* Job item *
In the film festival excerpt, at which university does the documentary Discordia take place?

Each of these films zooms in on human choices and beliefs, and strives to tear
down misconceptions about Islam and Muslim/Arab/Asian culture. As the festival
concludes its New York
run in the next two weeks and begins its tour of other major US
cities, Muslims and non-Muslims alike would do well to view any one of these
films.
IslamOnline.net
will be reviewing these following seven films in the next weeks. Here are
synopses of what is to come:
DISCORDIA
(New
York premiere), Ben Addelman and
Samir Mallal,
Canada,
2004, 71 m, documentary
Collegiate
free speech passions ignite at Montreal’s
Concordia
University
when it is announced that the former Prime Minister of Israel, Benjamin
Netanyahu, will speak. Students on both sides of the issue—pro-Israel and
pro-Palestinian—as well as those in between, clash in a day’s worth of
debate that explodes into violent confrontation. That riot makes it way around
the world courtesy of media like CNN and Al-Jazeera. The film focuses on three
young students: Samer, the son of Palestinians who lost their land in 1967;
Noah, the co-president of the Jewish students’ association that is sponsoring
Netanyahu’s visit; and Aaron, vice president of the student council, who
happens to be a Jew sympathetic to the Palestinian cause.

* Data extracts *
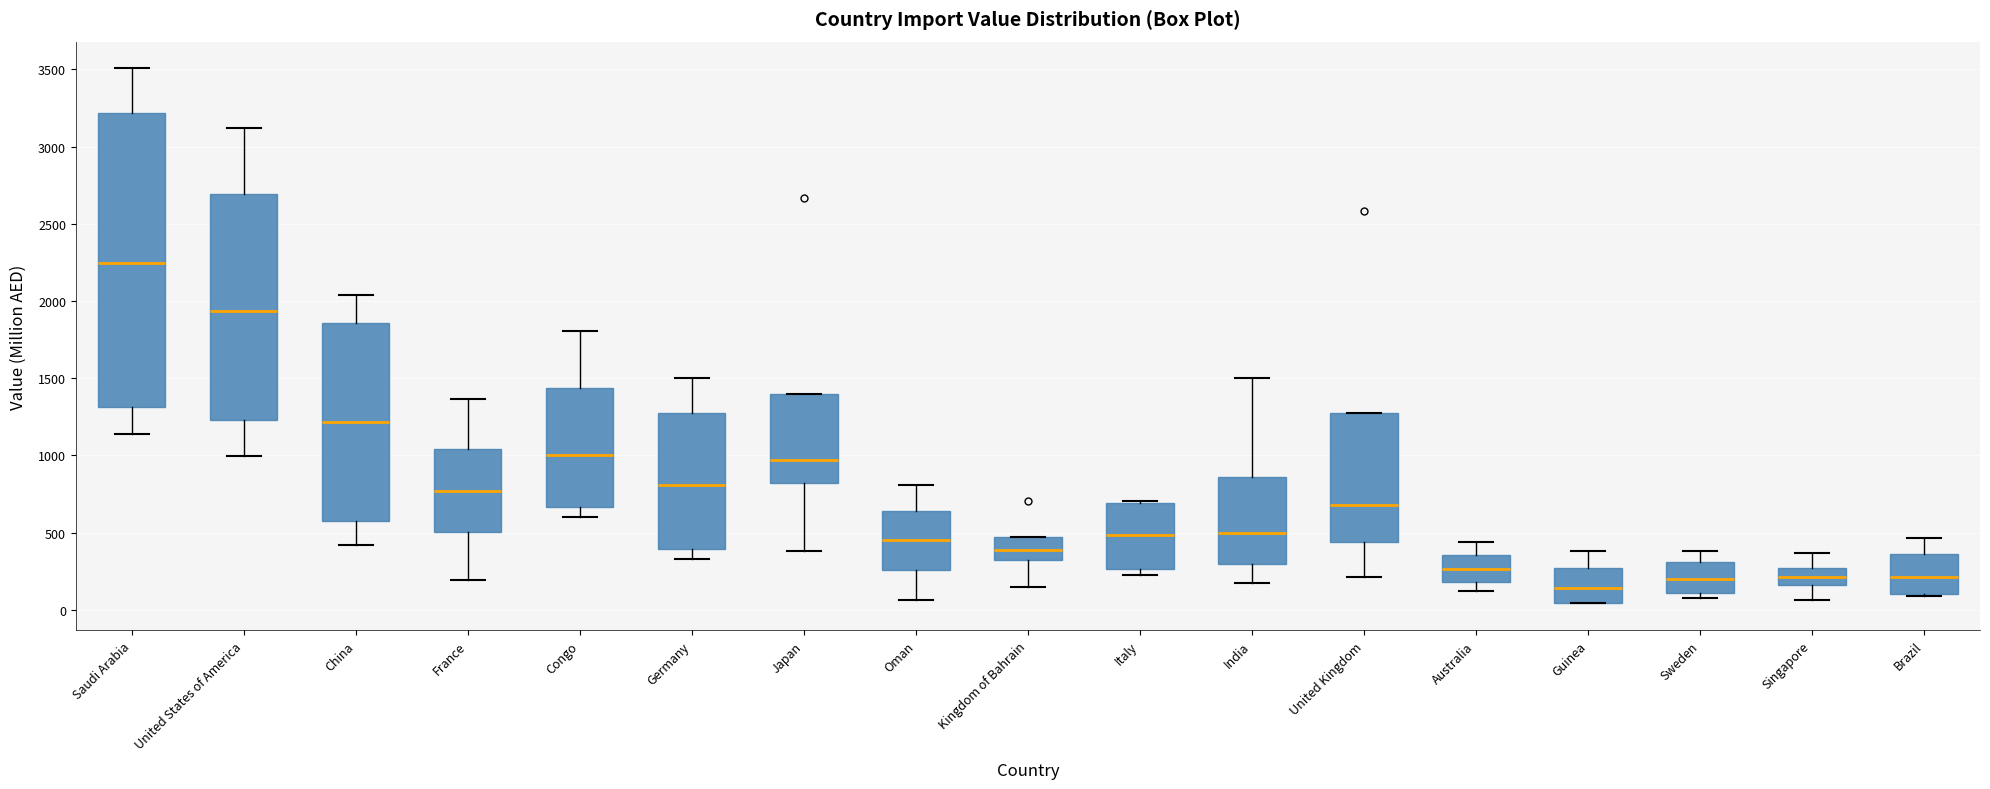

Reading left to right, read every box against the y-axis: the position of its median line, the range the box covers, and the ends of its whiskers. The values are not printed on the chart, so give them approximately, as read against the axis.

Saudi Arabia: median 2250, box 1300 to 3200, whiskers 1150 to 3500
United States of America: median 1950, box 1250 to 2700, whiskers 1000 to 3100
China: median 1200, box 600 to 1850, whiskers 400 to 2050
France: median 750, box 500 to 1050, whiskers 200 to 1350
Congo: median 1000, box 650 to 1450, whiskers 600 to 1800
Germany: median 800, box 400 to 1300, whiskers 350 to 1500
Japan: median 950, box 800 to 1400, whiskers 400 to 1400
Oman: median 450, box 250 to 650, whiskers 50 to 800
Kingdom of Bahrain: median 400, box 300 to 450, whiskers 150 to 450
Italy: median 500, box 250 to 700, whiskers 250 (just below the box's lower edge) to 700
India: median 500, box 300 to 850, whiskers 200 to 1500
United Kingdom: median 700, box 450 to 1250, whiskers 200 to 1250
Australia: median 250, box 200 to 350, whiskers 100 to 450
Guinea: median 150, box 50 to 250, whiskers 50 to 400
Sweden: median 200, box 100 to 300, whiskers 100 (just below the box's lower edge) to 400
Singapore: median 200, box 150 to 250, whiskers 50 to 350
Brazil: median 200, box 100 to 350, whiskers 100 to 450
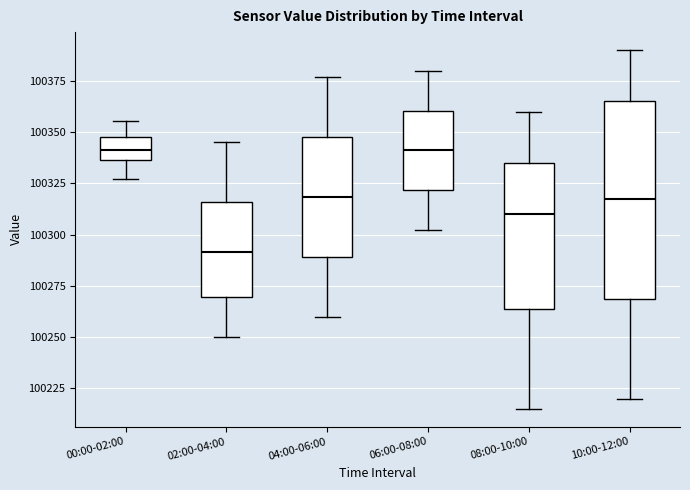

Comparing the boxes themselves (not the whiskers), which one is the tallest?

10:00-12:00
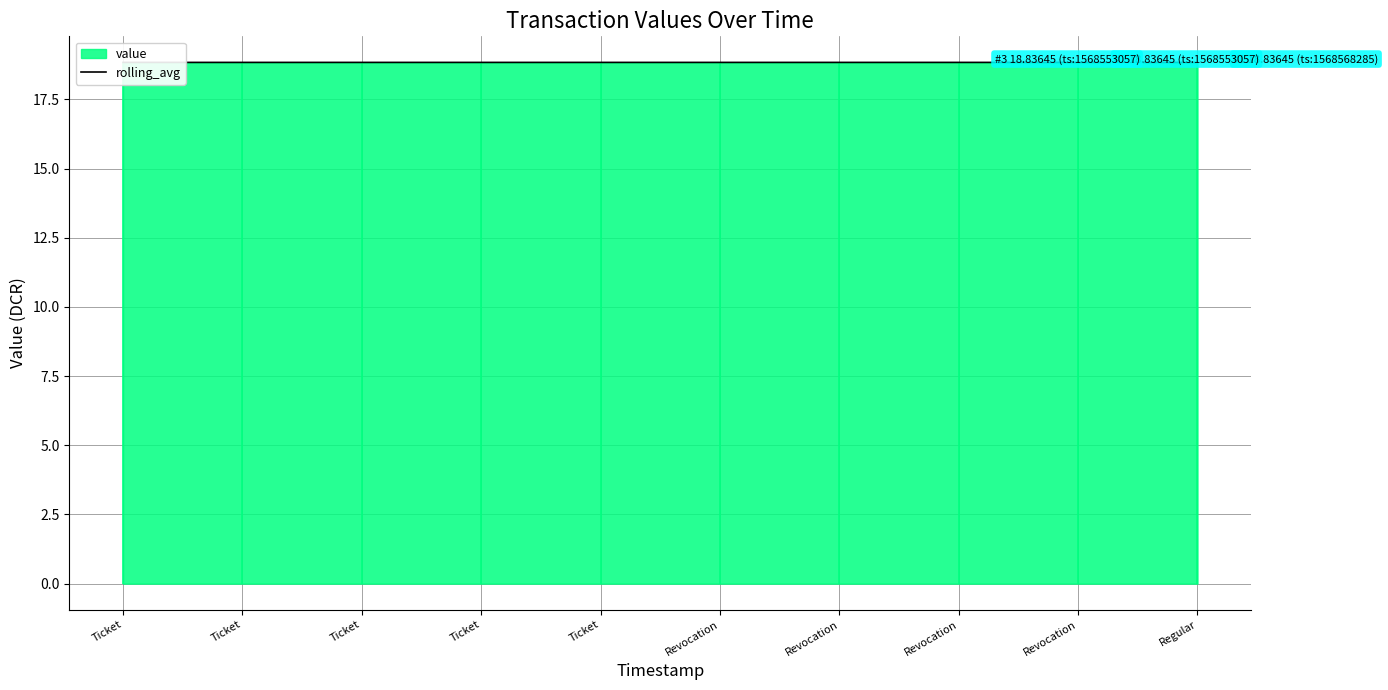

Approximately how many times larger is the value at Ticket compared to Revocation?

1.0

* Solution to the exercise *
Concordia University in Montreal